Remixing my Mennonite Heritage. #2: The Im/Possible

      Today Billy’s in a good mood. He’s off to the farm! Leaving the big city to embrace the farm life. For just a little while, of course. After his flight touched down, he ran out and hopped into the farmer’s truck. Then together they sped off. Upon reaching the farm Billy quickly became properly acquainted with the ducks, the chickens and the cows. When Billy had at last met the last cow he turned back to the house, only to be interrupted by a loud ‘MOOOOOOO.’ He turned back, when to his great shock he saw the monstrous animal take another swipe! ‘What is happening?’ He shrieked. In response the farmer put down his stick and said, ‘It’s okay son, next time she’ll know better then to protect her calf.’ To this day Billy can be found among the shit, defending the powerless.


    Hello friends we’re back with episode 2 of Remixing my Mennonite Heritage.

     In this post we’re mixing Caputo’s ‘A Taste for the Mystics’ with Yoder’s ‘Trial Balance.’

     In short we’re discussing the impossible wrapped within the possible. Which is what we’re calling, ‘The Im/possible.’ Whereas the last chapter was an invitation into the ‘Without Why,’ this chapter aims at embracing the im/possible. Pushing back against the possible to make room for a ‘something more’. Mind you, this post is not about what exists, but rather that which insists. The call to courage and compassion,  whether or not they be possible.

      Take for example the famous rose which blooms where it is planted simply because it is planted there. This beautiful image pulled from Caputo’s chapter rings of awe and wonder. And yet, we obviously know, that this is not the full picture. It would be impossible for the rose to bloom, at all, without the possible. It will need dirt, water, minerals, etc. Yet, within the possible, the rose does the impossible and blooms without why.
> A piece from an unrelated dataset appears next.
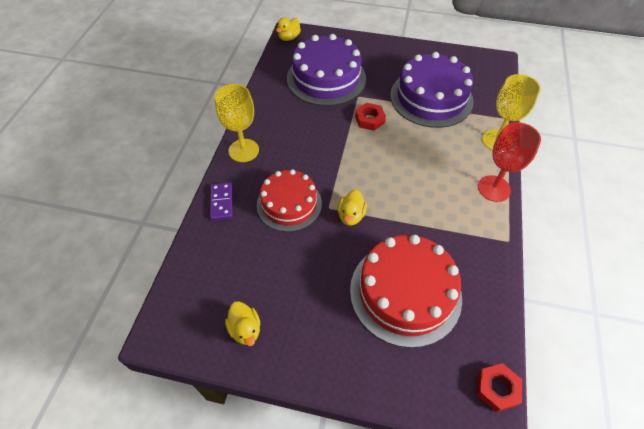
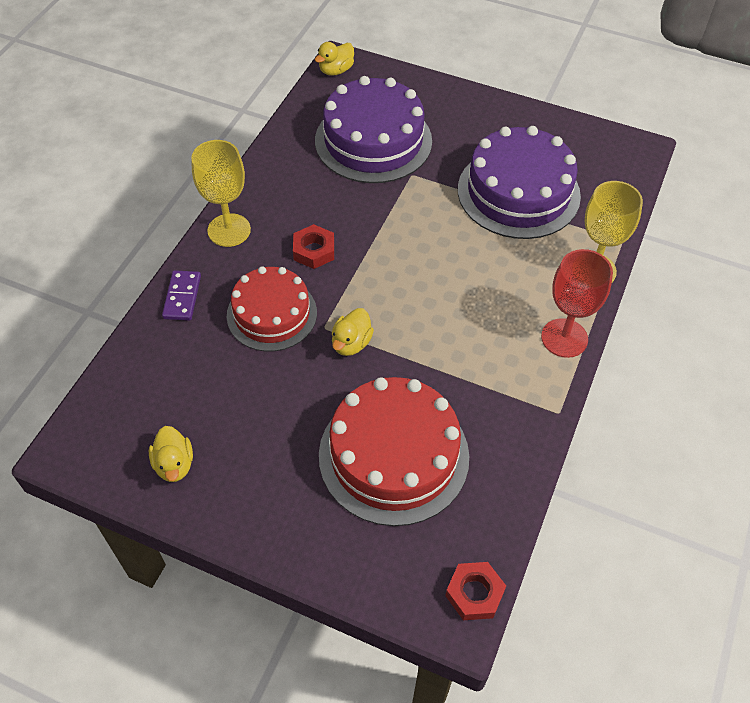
camera: 10 degrees right, 0 degrees up
red nut [355,103,386,131] -> red nut moved to [293,224,334,269]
       Now let’s take a look at the example of Jesus. The impossible figure. The infinite within the finite. The ultimate’s withdrawal from their safety, and their embrace of the mundane. The seed that had to die, to show us a new, better way.

       This is not simply a new code of conduct, not just a new dress. My goodness no! Nothing remotely interesting there. No, this is a whole new thing. The invitation into ‘The Im/possible’. I’m talking about CHRISTMAS!

      That magical moment when ‘G#d’ embraces the material world, afterwhich nothing can be as it was. For both ‘G#d,’ as well as for ourselves. The advent of the im/possible

      Now, I know, this is not quite the story we’ve been told about Christmas. Christmas has become so choked; so strangled in commerce on one side and castrated by rigid hermeneutics on the other. It’s practical impossible for the Im/possible to get through.

      But we can’t, of course, leave it there! This can be a truly magical time, the story of the inauguration of a new way. The invitation to also become seed. The call to give up everything, to place everything on the alter of compassion. Then fall, helpless, into the arms of grace (that place in which you can finally accept that you’re accepted, without proving your worth).

      Now, I can understand how all this ‘give up your life’ stuff  can feel quite dark and disturbing. But, and I’m sure you’re already here, in order to experience the resurrection, you first need to die. To live with hope, you have to embrace a certain sort of hopelessness. ‘Hopelessness with a comma,’ as Cornel West said recently in a conversation with Slavoj Zizek.

      Well. Happy Christmas! 😉

Just kidding. Kinda. Let me close with a beautiful quote from the theologian Paul Tillich, ‘Grace strikes us when we are in great pain and restlessness. .. .Sometimes at that moment a wave of light breaks into our darkness, and it is as though a voice were saying: “You are accepted. You are accepted, .. .(When this happens) Simply accept that you are accepted.’

       May you find yourself in the embrace of the im/possible, and therein find not just life, but life abundant. In the very act of giving it away.